▶ **REQUIRED ACTION**
According to the note on shale gas production below, how much in direct benefits have gas consumers likely received from lower gas prices?

▶ **DOCUMENT SECTION**

The NYT’s reporter relied extensively on anecdotal evidence and commentary on developments in the natural gas industry from both industry and government officials (often unnamed sources), focusing on concerns that the prospect of production increases in natural gas output have been overblown. Concerns were also raised about investments failing due to low natural gas prices and that the promise of growing output of new supplies of natural gas were problematical. The reporter pointed out that, if natural gas ultimately proves more expensive to extract from the ground than has been predicted, landowners, investors and lenders could see their investments falter, while consumers will pay a price in higher electricity and home heating bills.
The concerns raised by the reporter are legitimate subjects for a newspaper story, but the central question is whether they convey an accurate perspective on the current role and prospects of natural gas in the national economy. This very issue has been the preoccupation of an army of analysts and experts who have worked to develop estimates of both costs and future supply of natural gas. These assessments are readily available to the public and the New York Times. The article also fails to mention the bonanza of economic benefits that shale gas has already provided the economy.
Petroleum development is inherently risky, as markets are volatile and exploration and production face a host of unknown outcomes. But developments in these markets are also subject to systematic analysis and data driven conclusions. The author’s reporting, which is based primarily on speculative emails from companies and outside analysts, many from 2008 and 2009 are not supported by careful research from well respected experts, many independent of the industry. Industry experts have openly recognized and debated uncertainties regarding shale gas production for several years. The purpose of this EPRINC note is to review shale gas production over the past several years, the benefits already bestowed upon the U.S. economy and where the industry stands today.
Available data on shale gas does not point to a severe crisis in either the prospects for future production or the viability of the industry. Among the more important developments are:
1) The shale revolution has already brought tangible benefits to the U.S. economy through significantly lower and less volatile natural gas prices, reduced gas imports, and increased employment. Gas consumers have likely received at least $200 billion in direct benefits as a result of lower gas prices. Additional economic stimulus has been generated from royalties and taxes, a reduction of the U.S. trade deficit and renewed growth in the American petrochemicals industry.

▶ **RECORDS SUPPLIED**
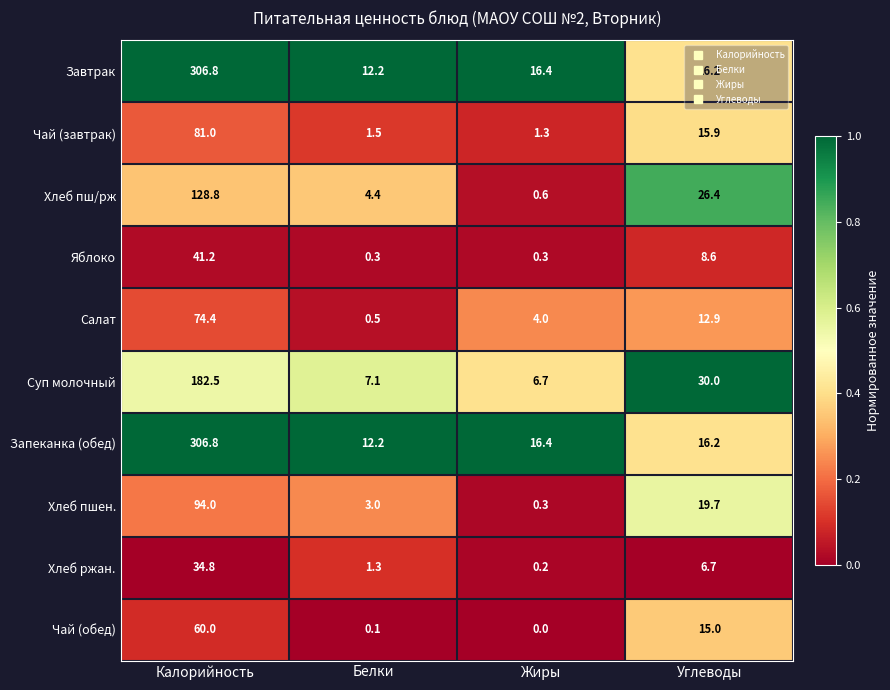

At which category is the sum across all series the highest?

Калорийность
...
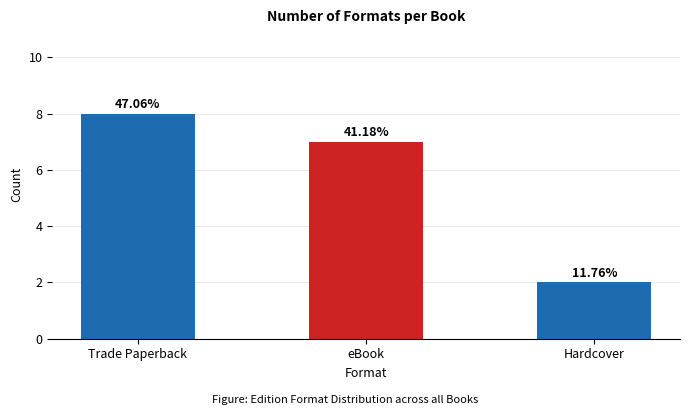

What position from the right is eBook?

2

▶ **ANSWER TO THIS EXERCISE**
At least $200 billion.